Items listed in a dataset
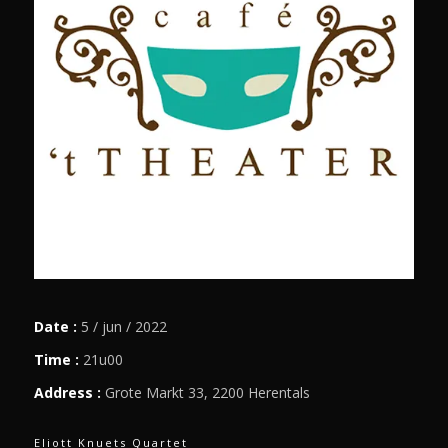
Date :
5 / jun / 2022
Time :
21u00
Address :
Grote Markt 33, 2200 Herentals
Eliott Knuets Quartet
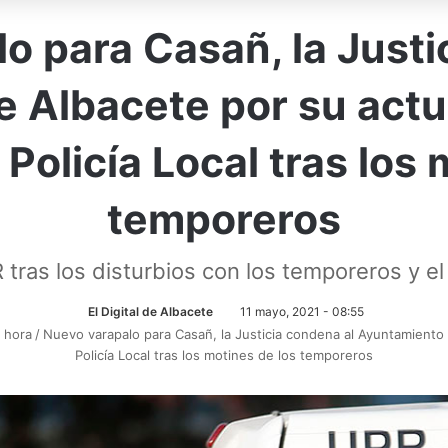
o para Casañ, la Justi
 Albacete por su actu
 Policía Local tras los 
temporeros
R tras los disturbios con los temporeros y 
El Digital de Albacete
11 mayo, 2021 - 08:55
a hora
/
Nuevo varapalo para Casañ, la Justicia condena al Ayuntamiento 
Policía Local tras los motines de los temporeros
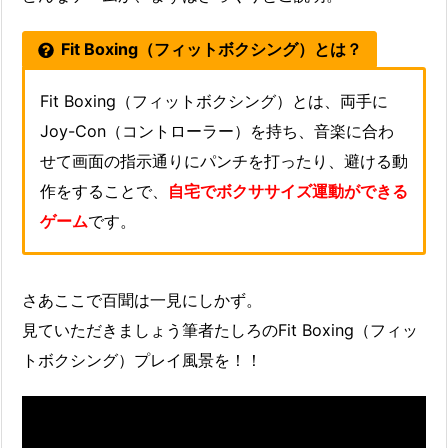
Fit Boxing（フィットボクシング）とは？
Fit Boxing（フィットボクシング）とは、両手に
Joy-Con（コントローラー）を持ち、音楽に合わ
せて画面の指示通りにパンチを打ったり、避ける動
作をすることで、
自宅でボクササイズ運動ができる
ゲーム
です。
さあここで百聞は一見にしかず。
見ていただきましょう筆者たしろのFit Boxing（フィッ
トボクシング）プレイ風景を！！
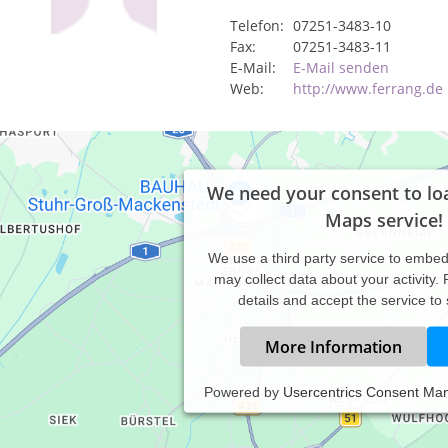
Telefon:
07251-3483-10
Fax:
07251-3483-11
E-Mail:
E-Mail senden
Web:
http://www.ferrang.de
We need your consent to lo
Maps service!
We use a third party service to embe
may collect data about your activity.
details and accept the service to
More Information
Powered by
Usercentrics Consent Ma
lpraktikerin in 3 Arbeitsbereichen:
eigene Naturheilpraxis mit Schwerpunkten: Schüßler Biochemie / O
euß / Thetaheilung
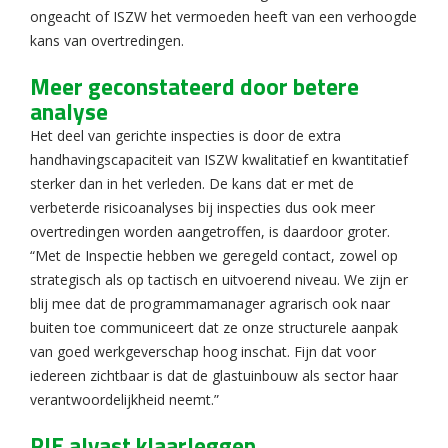
ongeacht of ISZW het vermoeden heeft van een verhoogde
kans van overtredingen.
Meer geconstateerd door betere
analyse
Het deel van gerichte inspecties is door de extra
handhavingscapaciteit van ISZW kwalitatief en kwantitatief
sterker dan in het verleden. De kans dat er met de
verbeterde risicoanalyses bij inspecties dus ook meer
overtredingen worden aangetroffen, is daardoor groter.
“Met de Inspectie hebben we geregeld contact, zowel op
strategisch als op tactisch en uitvoerend niveau. We zijn er
blij mee dat de programmamanager agrarisch ook naar
buiten toe communiceert dat ze onze structurele aanpak
van goed werkgeverschap hoog inschat. Fijn dat voor
iedereen zichtbaar is dat de glastuinbouw als sector haar
verantwoordelijkheid neemt.”
RIE alvast klaarleggen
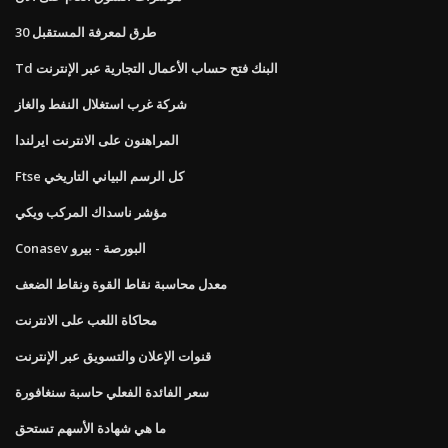
30 طرق لمعرفة المستقبل
Td البنك فتح حساب الأعمال التجارية عبر الإنترنت
شركة غرب استغلال النفط والغاز
المراهنون على الانترنت ايرلندا
Ftse كل الرسم البياني التاريخي
مؤشر ناسداك المركب ويكي
Conasev البورصة - بيرو
معدل محاسبة نقاط القوة ونقاط الضعف
محاكاة اللعب على الانترنت
قنوات الإعلان والتسويق عبر الإنترنت
سعر الفائدة الفعلي حاسبة سنغافورة
ما هي شهادة الأسهم تستحق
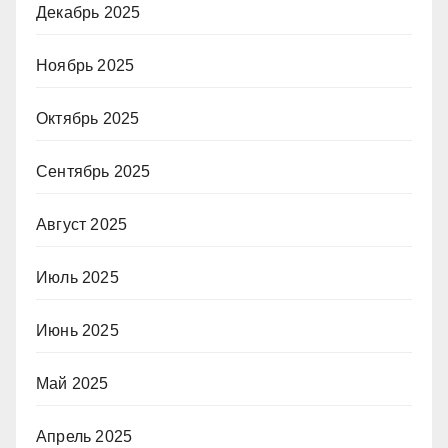
Декабрь 2025
Ноябрь 2025
Октябрь 2025
Сентябрь 2025
Август 2025
Июль 2025
Июнь 2025
Май 2025
Апрель 2025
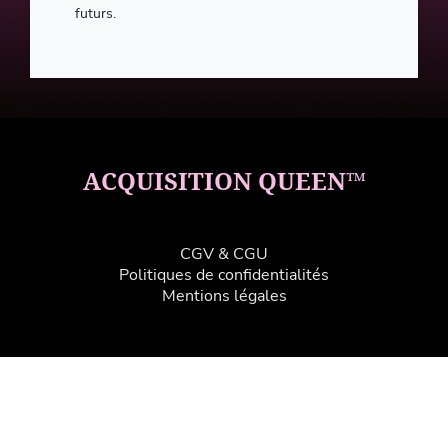
futurs.
ACQUISITION QUEEN™
CGV
&
CGU
Politiques de confidentialités
Mentions légales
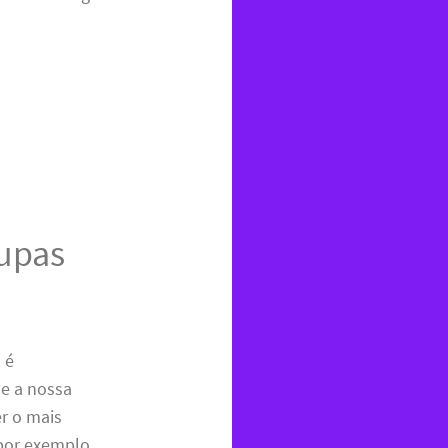
upas
J
é
ue a nossa
er o mais
por exemplo,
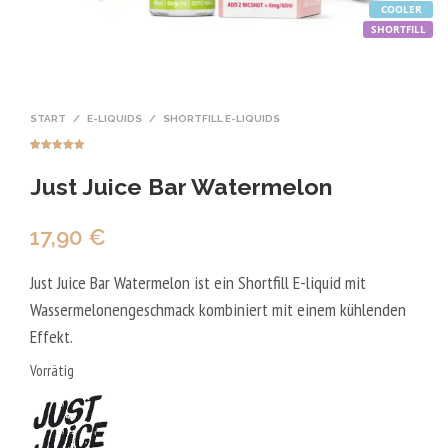
COOLER
SHORTFILL
START
/
E-LIQUIDS
/
SHORTFILL E-LIQUIDS
Bewertet mit
2
5.00
von 5,
Just Juice Bar Watermelon
basierend
auf
Kundenbewer
tungen
17,90
€
Just Juice Bar Watermelon ist ein Shortfill E-liquid mit
Wassermelonengeschmack kombiniert mit einem kühlenden
Effekt.
Vorrätig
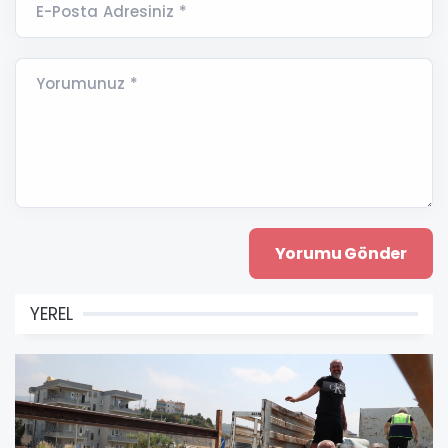
E-Posta Adresiniz *
Yorumunuz *
YEREL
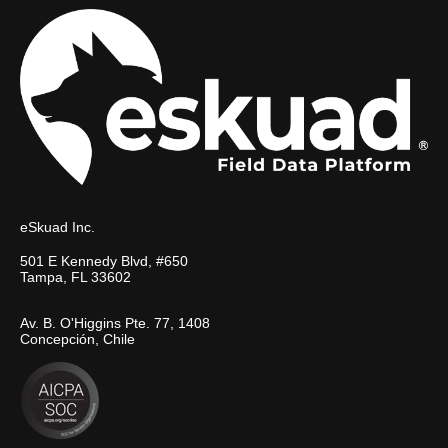
eSkuad Inc.
501 E Kennedy Blvd, #650
Tampa, FL 33602
Av. B. O'Higgins Pte. 77, 1408
Concepción, Chile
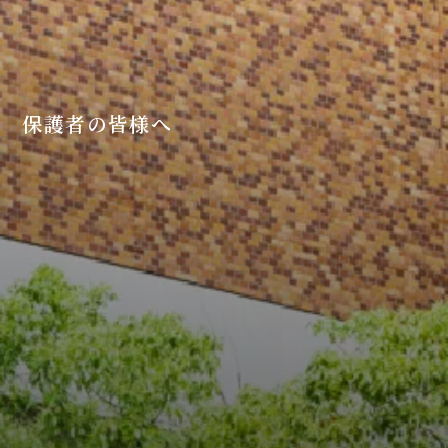
保護者の皆様へ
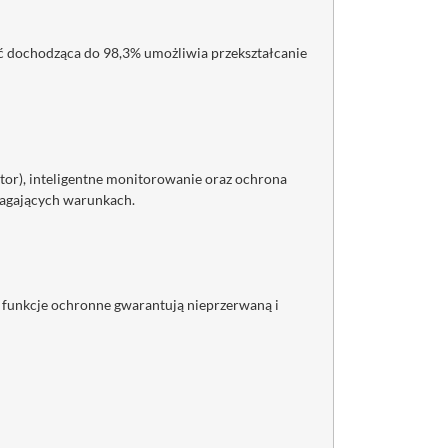
 dochodząca do 98,3% umożliwia przekształcanie
tor), inteligentne monitorowanie oraz ochrona
magających warunkach.
 funkcje ochronne gwarantują nieprzerwaną i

● Requirement:
Update the rows above by replacing "Telefon" with "Phone" and leaving everything else unchanged. Leave the pictures out of your answer.

● Your solution:
Date :
5 / jun / 2022
Time :
21u00
Address :
Grote Markt 33, 2200 Herentals
Eliott Knuets Quartet
o para Casañ, la Justi
 Albacete por su actu
 Policía Local tras los 
temporeros
R tras los disturbios con los temporeros y 
El Digital de Albacete
11 mayo, 2021 - 08:55
a hora
/
Nuevo varapalo para Casañ, la Justicia condena al Ayuntamiento 
Policía Local tras los motines de los temporeros
Fit Boxing（フィットボクシング）とは？
Fit Boxing（フィットボクシング）とは、両手に
Joy-Con（コントローラー）を持ち、音楽に合わ
せて画面の指示通りにパンチを打ったり、避ける動
作をすることで、
自宅でボクササイズ運動ができる
ゲーム
です。
さあここで百聞は一見にしかず。
見ていただきましょう筆者たしろのFit Boxing（フィッ
トボクシング）プレイ風景を！！
Phone:
07251-3483-10
Fax:
07251-3483-11
E-Mail:
E-Mail senden
Web:
http://www.ferrang.de
We need your consent to lo
Maps service!
We use a third party service to embe
may collect data about your activity.
details and accept the service to
More Information
Powered by
Usercentrics Consent Ma
lpraktikerin in 3 Arbeitsbereichen:
eigene Naturheilpraxis mit Schwerpunkten: Schüßler Biochemie / O
euß / Thetaheilung
ongeacht of ISZW het vermoeden heeft van een verhoogde
kans van overtredingen.
Meer geconstateerd door betere
analyse
Het deel van gerichte inspecties is door de extra
handhavingscapaciteit van ISZW kwalitatief en kwantitatief
sterker dan in het verleden. De kans dat er met de
verbeterde risicoanalyses bij inspecties dus ook meer
overtredingen worden aangetroffen, is daardoor groter.
“Met de Inspectie hebben we geregeld contact, zowel op
strategisch als op tactisch en uitvoerend niveau. We zijn er
blij mee dat de programmamanager agrarisch ook naar
buiten toe communiceert dat ze onze structurele aanpak
van goed werkgeverschap hoog inschat. Fijn dat voor
iedereen zichtbaar is dat de glastuinbouw als sector haar
verantwoordelijkheid neemt.”
RIE alvast klaarleggen
30 طرق لمعرفة المستقبل
Td البنك فتح حساب الأعمال التجارية عبر الإنترنت
شركة غرب استغلال النفط والغاز
المراهنون على الانترنت ايرلندا
Ftse كل الرسم البياني التاريخي
مؤشر ناسداك المركب ويكي
Conasev البورصة - بيرو
معدل محاسبة نقاط القوة ونقاط الضعف
محاكاة اللعب على الانترنت
قنوات الإعلان والتسويق عبر الإنترنت
سعر الفائدة الفعلي حاسبة سنغافورة
ما هي شهادة الأسهم تستحق
Декабрь 2025
Ноябрь 2025
Октябрь 2025
Сентябрь 2025
Август 2025
Июль 2025
Июнь 2025
Май 2025
Апрель 2025
futurs.
ACQUISITION QUEEN™
CGV
&
CGU
Politiques de confidentialités
Mentions légales
upas
J
é
ue a nossa
er o mais
por exemplo,
COOLER
SHORTFILL
START
/
E-LIQUIDS
/
SHORTFILL E-LIQUIDS
Bewertet mit
2
5.00
von 5,
Just Juice Bar Watermelon
basierend
auf
Kundenbewer
tungen
17,90
€
Just Juice Bar Watermelon ist ein Shortfill E-liquid mit
Wassermelonengeschmack kombiniert mit einem kühlenden
Effekt.
Vorrätig
E-Posta Adresiniz *
Yorumunuz *
YEREL
eSkuad Inc.
501 E Kennedy Blvd, #650
Tampa, FL 33602
Av. B. O'Higgins Pte. 77, 1408
Concepción, Chile
保護者の皆様へ
 dochodząca do 98,3% umożliwia przekształcanie
tor), inteligentne monitorowanie oraz ochrona
magających warunkach.
 funkcje ochronne gwarantują nieprzerwaną i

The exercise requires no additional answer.